Freysinger d’ailleurs, s’est fait un peu une spécialité du dire sans le faire, qui est l’apanage des pipelettes, plutôt que du faire sans le dire, où se reconnaissent les vrais Machiavel. Ainsi, chef du département valaisan de l’éducation, plutôt que de réformer effectivement l’école, il préfère expliquer dans un délicat petit livre rose comment il conviendrait de la réformer. Contrairement à ce qu’on pourrait penser, Oskar de Savièse n’est pas un homme du passé, c’est un fanatique du conditionnel.

Autre perdant magnifique — de mauvaise foi: Christophe Darbellay. Le patron du PDC a vu son initiative contre la pénalisation du mariage battu sur le fil. Il s’en réjouirait presque: «Grâce à notre initiative le problème a été reconnu.» Et tant pis si c’est grâce à l’obstination du PDC à vouloir mélanger les pommes et les poires, à inscrire dans le texte une définition restrictive du mariage, que l’échec a été consommé.

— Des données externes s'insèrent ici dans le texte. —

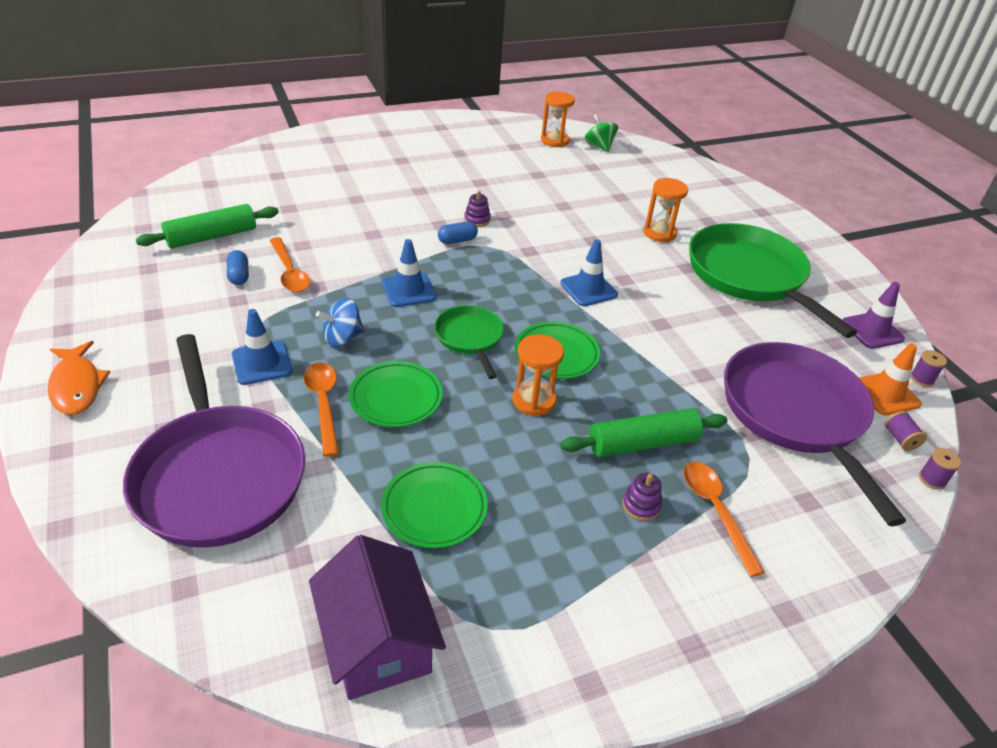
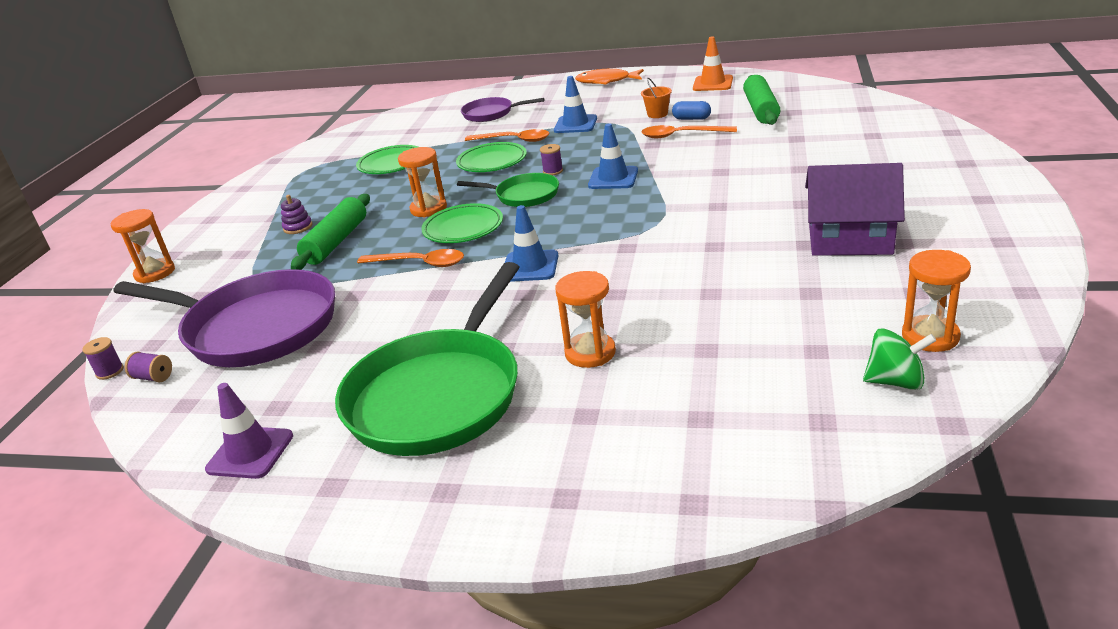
camera: 130 degrees right, 10 degrees down
(218, 475) = (491, 113): purple pan -> purple pan, size x0.51
(224, 303) = (657, 114): none -> orange bucket
(342, 338) = (576, 149): blue spinning top -> none
(377, 641) = (342, 144): purple house -> purple house (850, 239)
(457, 240) = (677, 210): blue capsule -> none
(477, 220) = (712, 228): purple stacking toy -> none
(715, 511) = (253, 253): orange spoon -> orange spoon (419, 263)
(750, 276) = (439, 395): green pan -> green pan turned 105 degrees clockwise
(825, 593) = (155, 273): none -> orange hourglass
(885, 394) = (190, 401): orange traffic cone -> orange traffic cone (712, 84)
(921, 379) = (160, 445): purple spool -> purple spool (553, 171)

Et que nous dit le comité du «Non au deuxième tube du Gothard» après que le tube en question ait été plébiscité par un peuple de linottes motorisées? Que le peuple en question «reste attaché à l’objectif de limitations du transit alpin à 650 000 par an». Autant suggérer que les votants se sont prononcés pour un tunnel, oui, mais un tunnel où ne passerait aucun véhicule. Les gens ont de ces lubies.

Enfin, dans le camp de la Jeunesse socialiste qui a lancé l’initiative contre la spéculation sur les denrées alimentaires, balayée à près de 60%, c’était quasi l’euphorie. «Un tel score pour une initiative de gauche avec un contenu idéaliste, est un bon résultat». Un résultat qui montre, n’est-il pas, que «les Suisses sont préoccupés par cette question». Certes, mais pas au point de vouloir y répondre.

La satisfaction de chacun fait d’autant plaisir à voir qu’une conséquence heureuse semble déjà découler de ce scrutin mémorable: les lanceurs d’initiatives un peu obsessionnels — le PDC, mais surtout évidemment, l‘UDC, annoncent désormais vouloir mettre la pédale douce.

Blocher himself l’affirme: «On doit faire attention à ne pas lancer une initiative pour chaque chose qui ne nous convient pas.» Si c’est lui qui le dit. Darbellay de son côté, dans un violent accès de lucidité, croit savoir que «les gens sont fatigués de toutes ces initiatives». Ce qui s’appelle nous arracher les mots de la bouche.